Le chef Harry Bicket imprime un tempo alerte mais mobile, passant en toute fluidité du recitativo secco à l’aria, ciselant un dialogue en finesse entre les protagonistes et chaque pupitre de la fosse, offrant à la riche partition de Haendel, – une vraie rockstar à son époque – des nuances d’une infinie précision, jusqu’à l’éclat sombre de l’octuor vocal conclusif.
Une des grandes réussites de cette production, au sein même d’une théâtralité assumée – c’est bien le philosophe Sénèque qui avait enseigné à son élève Néron que le monde n’était qu’une vaste scène -, est d’avoir su ménager la complexité sordide des grands et petits arrangements du pouvoir, avec la finesse exquise de situations délicates, dans le sourire comme dans le cynisme.
Quelle aubaine, ces diffusions opératiques au cinéma, en direct ou en différé, qu’elles viennent du Met, de Covent Garden, de la Scala, de Garnier ou Bastille, ou du Bolchoï. Une aubaine financière pour les établissements émetteurs, une chance unique pour le public du monde entier qui accède ainsi aux plus belles productions lyriques, à des tarifs très compétitifs. Avec des bonus, comme les interviews des artistes dans les coulisses à l’entracte… hélas en v.o., alors que les productions, elles, sont sous-titrées. Dommage que la pluie n’ait amené ce soir-là au Pathé-Cap-Sud d’Avignon qu’une petite trentaine de mélomanes, pour une jauge quatre fois supérieure !

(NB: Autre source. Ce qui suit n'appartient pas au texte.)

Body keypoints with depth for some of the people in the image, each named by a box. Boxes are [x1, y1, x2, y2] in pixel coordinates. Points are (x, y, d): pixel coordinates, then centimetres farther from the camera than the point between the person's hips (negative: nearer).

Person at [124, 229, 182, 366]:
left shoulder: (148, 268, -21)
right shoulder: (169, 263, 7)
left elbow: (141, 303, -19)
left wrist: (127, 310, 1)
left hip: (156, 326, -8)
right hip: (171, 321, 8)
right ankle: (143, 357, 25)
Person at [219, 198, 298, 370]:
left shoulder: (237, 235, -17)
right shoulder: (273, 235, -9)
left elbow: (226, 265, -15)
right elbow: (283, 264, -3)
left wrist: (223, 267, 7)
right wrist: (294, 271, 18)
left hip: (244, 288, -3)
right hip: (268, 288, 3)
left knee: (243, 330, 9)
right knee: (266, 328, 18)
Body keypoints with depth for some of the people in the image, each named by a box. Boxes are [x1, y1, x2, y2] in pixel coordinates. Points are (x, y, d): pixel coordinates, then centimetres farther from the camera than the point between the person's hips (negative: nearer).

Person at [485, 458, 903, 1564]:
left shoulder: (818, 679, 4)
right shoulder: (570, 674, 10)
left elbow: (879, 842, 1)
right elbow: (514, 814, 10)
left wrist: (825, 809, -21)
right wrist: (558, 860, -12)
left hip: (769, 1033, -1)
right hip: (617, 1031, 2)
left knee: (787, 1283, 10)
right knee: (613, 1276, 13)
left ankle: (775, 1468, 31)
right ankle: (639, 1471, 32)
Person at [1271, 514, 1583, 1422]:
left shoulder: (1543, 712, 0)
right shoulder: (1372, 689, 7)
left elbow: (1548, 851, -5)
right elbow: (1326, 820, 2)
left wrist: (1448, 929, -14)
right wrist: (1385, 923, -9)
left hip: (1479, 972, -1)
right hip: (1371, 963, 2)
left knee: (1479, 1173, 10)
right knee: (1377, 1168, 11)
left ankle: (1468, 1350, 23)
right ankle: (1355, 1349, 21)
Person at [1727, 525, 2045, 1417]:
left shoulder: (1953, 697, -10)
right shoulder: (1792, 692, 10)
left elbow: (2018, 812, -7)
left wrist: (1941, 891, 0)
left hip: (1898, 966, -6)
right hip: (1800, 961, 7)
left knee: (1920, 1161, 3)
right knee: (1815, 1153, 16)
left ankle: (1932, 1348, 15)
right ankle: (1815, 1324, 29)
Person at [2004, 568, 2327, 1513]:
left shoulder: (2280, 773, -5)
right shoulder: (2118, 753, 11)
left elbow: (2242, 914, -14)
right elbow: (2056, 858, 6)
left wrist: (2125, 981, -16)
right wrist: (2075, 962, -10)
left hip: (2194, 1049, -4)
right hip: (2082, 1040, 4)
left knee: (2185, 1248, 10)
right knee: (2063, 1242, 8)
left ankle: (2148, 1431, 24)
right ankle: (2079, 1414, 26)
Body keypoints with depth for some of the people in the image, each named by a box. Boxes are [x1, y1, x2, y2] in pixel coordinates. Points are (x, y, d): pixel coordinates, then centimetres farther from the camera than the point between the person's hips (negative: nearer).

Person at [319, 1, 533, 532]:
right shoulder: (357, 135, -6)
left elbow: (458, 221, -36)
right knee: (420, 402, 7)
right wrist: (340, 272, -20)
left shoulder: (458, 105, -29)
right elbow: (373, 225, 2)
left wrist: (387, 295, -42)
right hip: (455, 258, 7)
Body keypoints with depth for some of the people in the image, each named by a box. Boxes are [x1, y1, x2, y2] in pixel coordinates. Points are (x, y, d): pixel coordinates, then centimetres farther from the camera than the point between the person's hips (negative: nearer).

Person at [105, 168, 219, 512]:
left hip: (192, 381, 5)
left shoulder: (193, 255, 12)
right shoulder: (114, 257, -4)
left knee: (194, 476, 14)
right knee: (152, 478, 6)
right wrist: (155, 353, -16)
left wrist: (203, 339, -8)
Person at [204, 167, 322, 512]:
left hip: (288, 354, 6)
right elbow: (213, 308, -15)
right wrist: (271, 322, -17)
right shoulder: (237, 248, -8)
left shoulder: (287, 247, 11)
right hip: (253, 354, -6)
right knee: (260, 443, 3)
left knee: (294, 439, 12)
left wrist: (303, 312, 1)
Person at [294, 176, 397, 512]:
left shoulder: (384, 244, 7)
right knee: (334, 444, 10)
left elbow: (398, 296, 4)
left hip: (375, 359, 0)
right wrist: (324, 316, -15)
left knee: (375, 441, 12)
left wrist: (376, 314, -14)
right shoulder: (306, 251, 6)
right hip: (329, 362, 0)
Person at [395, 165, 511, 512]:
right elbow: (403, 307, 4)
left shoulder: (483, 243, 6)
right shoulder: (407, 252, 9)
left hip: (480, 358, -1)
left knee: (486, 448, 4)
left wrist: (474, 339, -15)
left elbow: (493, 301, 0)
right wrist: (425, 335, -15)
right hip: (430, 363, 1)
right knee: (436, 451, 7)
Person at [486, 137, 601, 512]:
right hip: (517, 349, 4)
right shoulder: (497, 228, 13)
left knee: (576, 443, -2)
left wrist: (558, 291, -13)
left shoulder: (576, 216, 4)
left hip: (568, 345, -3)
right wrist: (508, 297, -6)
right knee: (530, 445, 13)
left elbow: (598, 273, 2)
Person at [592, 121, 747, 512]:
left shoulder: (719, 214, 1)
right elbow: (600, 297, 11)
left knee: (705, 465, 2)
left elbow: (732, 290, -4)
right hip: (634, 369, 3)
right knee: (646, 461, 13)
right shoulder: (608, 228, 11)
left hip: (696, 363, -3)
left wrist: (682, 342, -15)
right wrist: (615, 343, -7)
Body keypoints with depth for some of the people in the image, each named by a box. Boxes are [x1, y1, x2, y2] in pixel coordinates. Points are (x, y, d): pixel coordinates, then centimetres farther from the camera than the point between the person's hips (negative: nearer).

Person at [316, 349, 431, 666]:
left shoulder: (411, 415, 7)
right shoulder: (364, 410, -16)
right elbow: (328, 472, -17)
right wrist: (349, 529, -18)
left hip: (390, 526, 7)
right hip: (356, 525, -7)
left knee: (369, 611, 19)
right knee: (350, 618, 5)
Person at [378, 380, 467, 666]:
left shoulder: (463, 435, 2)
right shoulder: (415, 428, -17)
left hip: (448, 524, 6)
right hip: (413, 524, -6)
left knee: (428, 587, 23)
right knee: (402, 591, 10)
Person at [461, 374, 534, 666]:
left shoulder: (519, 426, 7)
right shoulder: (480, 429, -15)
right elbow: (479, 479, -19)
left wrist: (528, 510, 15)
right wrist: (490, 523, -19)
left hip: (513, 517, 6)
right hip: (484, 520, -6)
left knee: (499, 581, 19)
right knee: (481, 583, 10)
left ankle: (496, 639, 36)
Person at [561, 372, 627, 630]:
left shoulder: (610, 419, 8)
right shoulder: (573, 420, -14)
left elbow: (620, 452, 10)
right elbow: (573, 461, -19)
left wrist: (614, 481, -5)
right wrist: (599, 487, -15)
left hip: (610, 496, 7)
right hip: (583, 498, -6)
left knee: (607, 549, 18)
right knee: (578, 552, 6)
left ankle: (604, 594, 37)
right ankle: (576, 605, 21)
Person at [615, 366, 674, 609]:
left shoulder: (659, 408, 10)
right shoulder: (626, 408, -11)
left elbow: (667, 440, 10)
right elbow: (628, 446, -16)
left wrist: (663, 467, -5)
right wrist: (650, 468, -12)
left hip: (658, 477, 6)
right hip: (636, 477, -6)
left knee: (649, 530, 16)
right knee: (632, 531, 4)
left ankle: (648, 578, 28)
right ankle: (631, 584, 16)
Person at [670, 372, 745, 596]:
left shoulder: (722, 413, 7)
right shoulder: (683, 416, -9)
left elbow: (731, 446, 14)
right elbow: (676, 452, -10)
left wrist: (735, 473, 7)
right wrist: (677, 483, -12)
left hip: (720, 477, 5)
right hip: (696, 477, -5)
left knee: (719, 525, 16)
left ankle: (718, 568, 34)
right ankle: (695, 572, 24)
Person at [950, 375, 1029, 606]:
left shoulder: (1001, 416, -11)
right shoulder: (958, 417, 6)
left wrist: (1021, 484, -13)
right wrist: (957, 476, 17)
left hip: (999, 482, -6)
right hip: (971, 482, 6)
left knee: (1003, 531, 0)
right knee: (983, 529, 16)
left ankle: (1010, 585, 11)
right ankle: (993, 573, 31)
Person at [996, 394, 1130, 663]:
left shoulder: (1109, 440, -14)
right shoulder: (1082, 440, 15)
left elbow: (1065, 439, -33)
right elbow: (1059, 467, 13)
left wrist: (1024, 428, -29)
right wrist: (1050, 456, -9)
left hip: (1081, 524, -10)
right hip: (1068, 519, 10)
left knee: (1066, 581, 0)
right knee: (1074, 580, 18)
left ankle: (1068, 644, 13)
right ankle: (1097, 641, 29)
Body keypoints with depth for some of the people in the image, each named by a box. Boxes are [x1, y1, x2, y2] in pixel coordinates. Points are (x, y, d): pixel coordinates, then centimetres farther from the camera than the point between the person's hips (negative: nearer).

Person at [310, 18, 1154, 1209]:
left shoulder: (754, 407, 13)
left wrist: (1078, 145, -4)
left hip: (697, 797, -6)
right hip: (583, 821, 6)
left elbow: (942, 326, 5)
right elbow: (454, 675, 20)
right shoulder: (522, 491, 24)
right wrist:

Les prochaines diffusions annoncées seront : Le Vaisseau fantôme (samedi 14 mars 2020, 18h55), Tosca (samedi 11 avril), Maria Stuarda (samedi 9 mai). (Réservations)
Sauf si…
En pleine épidémie – voire pandémie – de coronavirus (le Covid-19), les annulations d’événements publics, culturels, sportifs ou commerciaux, se multiplient au rythme des nouvelles contaminations. Les Etats-Unis ont enregistré leur premier décès à l’heure même où s’ouvrait le rideau du Met illustré de la Louve du Capitole allaitant Romulus et Remus. Ayant transposé – avec une cohérence jubilatoire – toute l’action dans l’actualité du XXIe siècle, David McVicar pousse le curseur jusqu’à des limites qui font frémir, avec ses SDF agglutinés autour d’un Néron en gants plastique jouant un Samu social condescendant, avec ses flacons de gel hydroalcoolique…
Quid des prochaines représentations ? (G.ad. Photos Met).